How Else Could the PSN Be Enhanced to Improve Players’ Experiences?
Having the PlayStation Network has been crucial to Sony’s continued success in the field of gaming, especially when it is compared to modern competitors such as mobile and cloud gaming options. To keep fans happy, they need to continually improve services and prove how they have done so. What enhancements could PlayStation Network implement to improve players’ experiences?
Some intrepid PlayStation fans tested several backward compatible games on both a PS4 and a PS5 to categorically show that the load time was cut. Some were barely perceptible, but others loaded twice as fast. For example, The Last of Us 2 shaves around 30 seconds off its load time from the menu to the gameplay. The PSN store icon would previously load webpages on the PS4. For the PS5, it is built-in, so loads faster.
The fact that players have noticed such speed improvements shows how important fast loading is to PlayStation players. Moving forwards, the PSN could benefit from being even quicker to use. Indeed, speed is important when it comes to gaming across the board.
For instance, when building their online gaming platform, Pronet ensured that all elements were built into one system. This cuts the time needed for communication and results in faster loading times. The platform can then be used for a multitude of purposes, from sportsbook to online casinos. Ensuring this from the beginning builds on what other consoles have learned the hard way. The unified approach could be something PlayStation look to do in future to cut load times even more.
Some vocal critics of the PlayStation Network have suggested that digital downloads are flawed. Not only do they suggest that they are expensive, but that they lack some of the features of previous modes of playing i.e. discs.
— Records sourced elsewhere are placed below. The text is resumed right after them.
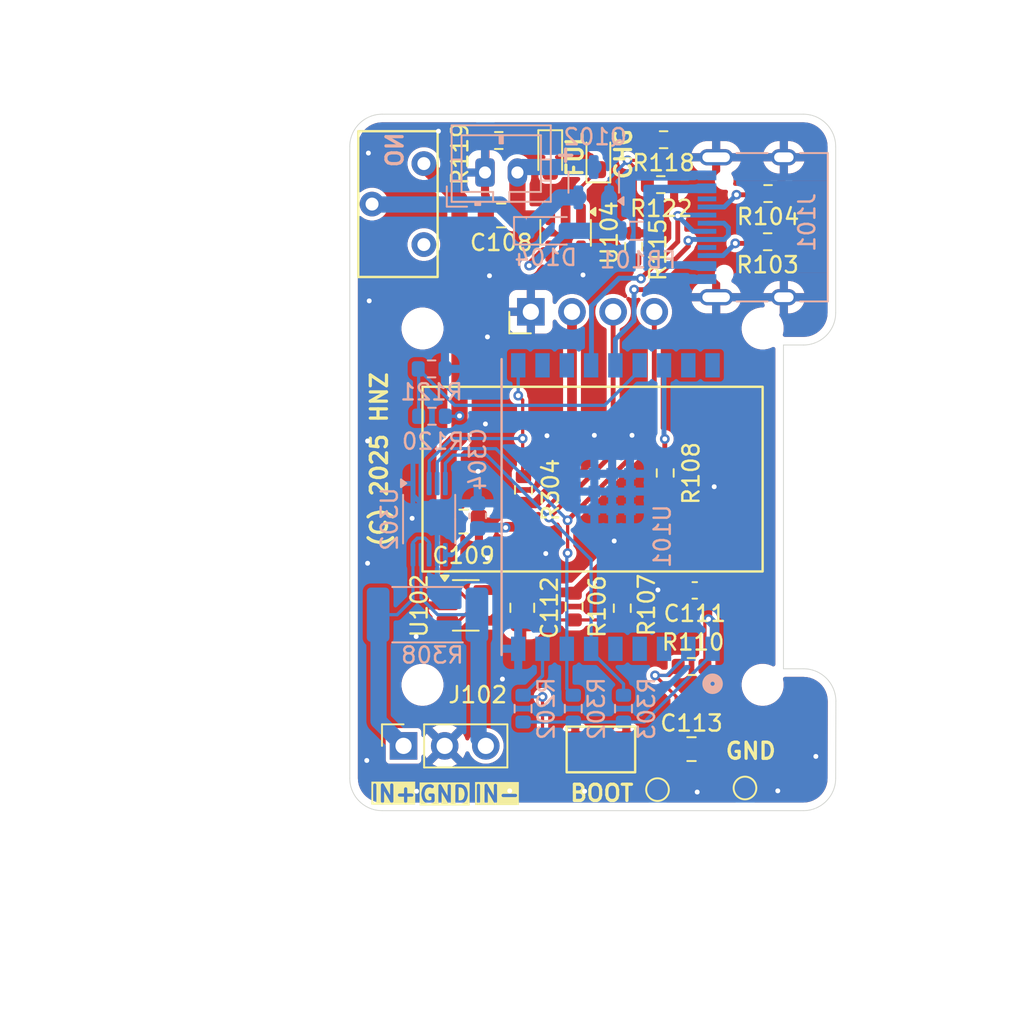
<source format=kicad_pcb>
(kicad_pcb
	(version 20241229)
	(generator "pcbnew")
	(generator_version "9.0")
	(general
		(thickness 1.6)
		(legacy_teardrops no)
	)
	(paper "A4")
	(layers
		(0 "F.Cu" signal)
		(2 "B.Cu" signal)
		(9 "F.Adhes" user "F.Adhesive")
		(11 "B.Adhes" user "B.Adhesive")
		(13 "F.Paste" user)
		(15 "B.Paste" user)
		(5 "F.SilkS" user "F.Silkscreen")
		(7 "B.SilkS" user "B.Silkscreen")
		(1 "F.Mask" user)
		(3 "B.Mask" user)
		(17 "Dwgs.User" user "User.Drawings")
		(19 "Cmts.User" user "User.Comments")
		(21 "Eco1.User" user "User.Eco1")
		(23 "Eco2.User" user "User.Eco2")
		(25 "Edge.Cuts" user)
		(27 "Margin" user)
		(31 "F.CrtYd" user "F.Courtyard")
		(29 "B.CrtYd" user "B.Courtyard")
		(35 "F.Fab" user)
		(33 "B.Fab" user)
		(39 "User.1" user)
		(41 "User.2" user)
		(43 "User.3" user)
		(45 "User.4" user)
	)
	(setup
		(pad_to_mask_clearance 0)
		(allow_soldermask_bridges_in_footprints no)
		(tenting front back)
		(pcbplotparams
			(layerselection 0x00000000_00000000_55555555_5755f5ff)
			(plot_on_all_layers_selection 0x00000000_00000000_00000000_00000000)
			(disableapertmacros no)
			(usegerberextensions no)
			(usegerberattributes yes)
			(usegerberadvancedattributes yes)
			(creategerberjobfile yes)
			(dashed_line_dash_ratio 12.000000)
			(dashed_line_gap_ratio 3.000000)
			(svgprecision 4)
			(plotframeref no)
			(mode 1)
			(useauxorigin no)
			(hpglpennumber 1)
			(hpglpenspeed 20)
			(hpglpendiameter 15.000000)
			(pdf_front_fp_property_popups yes)
			(pdf_back_fp_property_popups yes)
			(pdf_metadata yes)
			(pdf_single_document no)
			(dxfpolygonmode yes)
			(dxfimperialunits yes)
			(dxfusepcbnewfont yes)
			(psnegative no)
			(psa4output no)
			(plot_black_and_white yes)
			(sketchpadsonfab no)
			(plotpadnumbers no)
			(hidednponfab no)
			(sketchdnponfab yes)
			(crossoutdnponfab yes)
			(subtractmaskfromsilk no)
			(outputformat 1)
			(mirror no)
			(drillshape 1)
			(scaleselection 1)
			(outputdirectory "")
		)
	)
	(net 0 "")
	(net 1 "GND")
	(net 2 "unconnected-(U101-IO0-Pad18)")
	(net 3 "unconnected-(U101-IO1-Pad17)")
	(net 4 "/VOUT")
	(net 5 "/VBAT")
	(net 6 "Net-(D104-K)")
	(net 7 "+3.3V")
	(net 8 "/~{RESET}")
	(net 9 "Net-(D102-K)")
	(net 10 "Net-(D102-A)")
	(net 11 "Net-(D103-K)")
	(net 12 "/USBVDD")
	(net 13 "/VBUS")
	(net 14 "/USBDM")
	(net 15 "/USBDP")
	(net 16 "Net-(J101-CC2)")
	(net 17 "unconnected-(J101-SBU1-PadA8)")
	(net 18 "unconnected-(J101-SBU2-PadB8)")
	(net 19 "Net-(J101-CC1)")
	(net 20 "Net-(J102-Pin_3)")
	(net 21 "Net-(J102-Pin_1)")
	(net 22 "/GPIO8")
	(net 23 "Net-(U102-ADJ)")
	(net 24 "/GPIO2")
	(net 25 "Net-(U104-PROG)")
	(net 26 "/GPIO3")
	(net 27 "/GPIO9")
	(net 28 "/GPIO7{slash}TDO")
	(net 29 "/GPIO10")
	(net 30 "unconnected-(SW105-C-Pad3)")
	(net 31 "unconnected-(SW201-Pad6)")
	(net 32 "unconnected-(SW201-Pad5)")
	(net 33 "/GPIO4{slash}TMS")
	(net 34 "/GPIO6{slash}TCK")
	(net 35 "/RXD{slash}GPIO20")
	(net 36 "/GPIO5{slash}TDI")
	(net 37 "/TXD{slash}GPIO21")
	(footprint "Capacitor_SMD:C_0805_2012Metric" (layer "F.Cu") (at 121.55 84.475 -90))
	(footprint "tbctl:SLIDE_SW_IS1235-G" (layer "F.Cu") (at 115.475 59.55 -90))
	(footprint "Resistor_SMD:R_0603_1608Metric" (layer "F.Cu") (at 124.75 84.4 -90))
	(footprint "Resistor_SMD:R_0603_1608Metric" (layer "F.Cu") (at 130.275 55.575 180))
	(footprint "Capacitor_SMD:C_0805_2012Metric" (layer "F.Cu") (at 132 93.2))
	(footprint "Resistor_SMD:R_0603_1608Metric" (layer "F.Cu") (at 132 88.1 180))
	(footprint "Resistor_SMD:R_0603_1608Metric" (layer "F.Cu") (at 120.1 55.625 180))
	(footprint "TestPoint:TestPoint_Pad_D1.0mm" (layer "F.Cu") (at 135.3 95.6))
	(footprint "tbctl:WS-TASV SMT Tact Switch" (layer "F.Cu") (at 126.4 93.2))
	(footprint "TestPoint:TestPoint_Pad_D1.0mm" (layer "F.Cu") (at 129.9 95.7 180))
	(footprint "Package_TO_SOT_SMD:SOT-23-5" (layer "F.Cu") (at 124.225 61.325 -90))
	(footprint "tbctl:OLED I2C DISPLAY" (layer "F.Cu") (at 125.89 70.83))
	(footprint "Resistor_SMD:R_0603_1608Metric" (layer "F.Cu") (at 130.375 76.15 90))
	(footprint "Resistor_SMD:R_0603_1608Metric" (layer "F.Cu") (at 136.7 61.875 180))
	(footprint "Resistor_SMD:R_0603_1608Metric" (layer "F.Cu") (at 127.725 84.5 90))
	(footprint "Capacitor_SMD:C_0805_2012Metric" (layer "F.Cu") (at 120.25 60.25 180))
	(footprint "Capacitor_SMD:C_0805_2012Metric" (layer "F.Cu") (at 117.925 79.15))
	(footprint "LED_SMD:LED_0603_1608Metric_Pad1.05x0.95mm_HandSolder" (layer "F.Cu") (at 126.25 56.55 90))
	(footprint "Resistor_SMD:R_0603_1608Metric" (layer "F.Cu") (at 130.1 58.35))
	(footprint "Capacitor_SMD:C_0603_1608Metric" (layer "F.Cu") (at 132.2 83.4 180))
	(footprint "Resistor_SMD:R_0603_1608Metric" (layer "F.Cu") (at 128.425 62.175 90))
	(footprint "Resistor_SMD:R_0603_1608Metric" (layer "F.Cu") (at 136.725 58.9 180))
	(footprint "Connector_PinSocket_2.54mm:PinSocket_1x03_P2.54mm_Vertical" (layer "F.Cu") (at 114.22 93 90))
	(footprint "LED_SMD:LED_0603_1608Metric_Pad1.05x0.95mm_HandSolder" (layer "F.Cu") (at 123.275 56.65 -90))
	(footprint "Resistor_SMD:R_0603_1608Metric" (layer "F.Cu") (at 121.625 77.2 90))
	(footprint "Package_TO_SOT_SMD:SOT-23-5" (layer "F.Cu") (at 118.0625 84.325))
	(footprint "tbctl:USB_C_5077CR-16-SMC2-BK-TR" (layer "B.Cu") (at 136.625 60.98 -90))
	(footprint "tbctl:IC18_ESP32-C3-WROOM-02-N4_EXP" (layer "B.Cu") (at 130.39489 78.255802 90))
	(footprint "Diode_SMD:D_SOD-323_HandSoldering" (layer "B.Cu") (at 123.05 61.2))
	(footprint "Connector_JST:JST_PH_B2B-PH-K_1x02_P2.00mm_Vertical" (layer "B.Cu") (at 119.25 57.6))
	(footprint "Capacitor_SMD:C_0603_1608Metric" (layer "B.Cu") (at 118.8 78.8 90))
	(footprint "Resistor_SMD:R_0603_1608Metric" (layer "B.Cu") (at 121.6 90.7 90))
	(footprint "Package_TO_SOT_SMD:SOT-23" (layer "B.Cu") (at 125.9625 58.2 90))
	(footprint "Resistor_SMD:R_0603_1608Metric" (layer "B.Cu") (at 115.95 69.725))
	(footprint "Resistor_SMD:R_0603_1608Metric" (layer "B.Cu") (at 124.7 90.7 90))
	(footprint "Resistor_SMD:R_0603_1608Metric" (layer "B.Cu") (at 115.975 72.65 180))
	(footprint "Package_SO:VSSOP-10_3x3mm_P0.5mm"
		(layer "B.Cu")
		(uuid "db4d3851-22b3-402c-85d8-95274c4a57ee")
		(at 115.8 79 -90)
		(descr "VSSOP, 10 Pin (http://www.ti.com/lit/ds/symlink/ads1115.pdf), generated with kicad-footprint-generator ipc_gullwing_generator.py")
		(tags "VSSOP SO")
		(property "Reference" "U302"
			(at 0 2.45 90)
			(layer "B.SilkS")
			(uuid "b44a1a65-b623-4fb5-9b4f-58230d161317")
			(effects
				(font
					(size 1 1)
					(thickness 0.15)
				)
				(justify mirror)
			)
		)
		(property "Value" "INA228"
			(at 0 -2.45 90)
			(layer "B.Fab")
			(uuid "e75e7360-0c16-4046-bc60-b07854032d22")
			(effects
				(font
					(size 1 1)
					(thickness 0.15)
				)
				(justify mirror)
			)
		)
		(property "Datasheet" "http://www.ti.com/lit/ds/symlink/ina226.pdf"
			(at 0 0 90)
			(layer "B.Fab")
			(hide yes)
			(uuid "78f36150-a202-4363-93c6-57877c5bf3c1")
			(effects
				(font
					(size 1.27 1.27)
					(thickness 0.15)
				)
				(justify mirror)
			)
		)
		(property "Description" "High-Side or Low-Side Measurement, Bi-Directional Current and Power Monitor (0-85V) with I2C Compatible Interface, VSSOP-10"
			(at 0 0 90)
			(layer "B.Fab")
			(hide yes)
			(uuid "b2aee7ca-07e3-469e-a8b8-f7f14c23f598")
			(effects
				(font
					(size 1.27 1.27)
					(thickness 0.15)
				)
				(justify mirror)
			)
		)
		(property "distributor" "https://www.digikey.com/en/products/detail/texas-instruments/INA228AIDGSR/13691042"
			(at 0 0 90)
			(unlocked yes)
			(layer "B.Fab")
			(hide yes)
			(uuid "63c87d62-d99c-4daa-954b-8abd59c39d30")
			(effects
				(font
					(size 1 1)
					(thickness 0.15)
				)
				(justify mirror)
			)
		)
		(property "digikey" "296-INA228AIDGSRCT-ND"
			(at 0 0 90)
			(unlocked yes)
			(layer "B.Fab")
			(hide yes)
			(uuid "14b68ba9-dc72-4fc8-8780-e7f101aaa49e")
			(effects
				(font
					(size 1 1)
					(thickness 0.15)
				)
				(justify mirror)
			)
		)
		(property ki_fp_filters "VSSOP*3x3mm*P0.5mm*")
		(path "/67b77993-3676-48d8-be37-bb00f08a671b")
		(sheetname "/")
		(sheetfile "currentmeter.kicad_sch")
		(attr smd)
		(fp_line
			(start 0 1.61)
			(end -1.5 1.61)
			(stroke
				(width 0.12)
				(type solid)
			)
			(layer "B.SilkS")
			(uuid "01afe55b-bf97-4d75-a246-08e9b7730f84")
		)
		(fp_line
			(start 0 1.61)
			(end 1.5 1.61)
			(stroke
				(width 0.12)
				(type solid)
			)
			(layer "B.SilkS")
			(uuid "07b32487-f5a9-4293-b0ce-c7e170be59b5")
		)
		(fp_line
			(start 0 -1.61)
			(end -1.5 -1.61)
			(stroke
				(width 0.12)
				(type solid)
			)
			(layer "B.SilkS")
			(uuid "3a35cf71-ac73-4221-8d86-77b9289ea400")
		)
		(fp_line
			(start 0 -1.61)
			(end 1.5 -1.61)
			(stroke
				(width 0.12)
				(type solid)
			)
			(layer "B.SilkS")
			(uuid "95507a91-c78f-4522-8d02-ff3b78591b87")
		)
		(fp_poly
			(pts
				(xy -2.2125 1.41) (xy -2.4525 1.74) (xy -1.9725 1.74)
			)
			(stroke
				(width 0.12)
				(type solid)
			)
			(fill yes)
			(layer "B.SilkS")
			(uuid "8c29afdd-2dbf-4b6f-b13b-c688f8fc3096")
		)
		(fp_line
			(start -1.75 1.75)
			(end 1.75 1.75)
			(stroke
				(width 0.05)
				(type solid)
			)
			(layer "B.CrtYd")
			(uuid "4b5f51ff-0660-4147-8d5c-172fe3936bcf")
		)
		(fp_line
			(start 1.75 1.75)
			(end 1.75 1.4)
			(stroke
				(width 0.05)
				(type solid)
			)
			(layer "B.CrtYd")
			(uuid "96f05b25-4d7a-4a22-84e0-11d30007cef6")
		)
		(fp_line
			(start -3.18 1.4)
			(end -1.75 1.4)
			(stroke
				(width 0.05)
				(type solid)
			)
			(layer "B.CrtYd")
			(uuid "bd35149a-7941-4536
... [290559 chars truncated]
</source>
Some suggest that not being able to sell on the download once played or to give to friends to complete is a major flaw.
Some are suggesting that old games are still as expensive as they were upon release, despite the fact the gameplay may be dated and the features not as modern as some of the newer games. This attests to the popularity the games still retain.
But, in Sony’s defence, other forms of gaming retain a steep pricing structure, such as Nintendo. Pokémon, for instance, is in its eighth generation. Yet games from as far back as 2009 are still akin to prices they would have been at the time. Some fans of the franchise suggested that the games don’t depreciate at all – so there is no need to drop the price of these titles.
The rise of retro gaming across all consoles proves that even old-fashioned gameplay is popular. But perhaps Sony could alter the features of their downloads to fix game-breaking bugs found in the original old releases.
The PlayStation Network isn’t without flaws – nothing of such a magnitude could ever be perfect. But the fact that Sony is acknowledging what could be improved, such as making loading times faster with the new console release, shows they are committed to making sure fans get the most out of the PSN.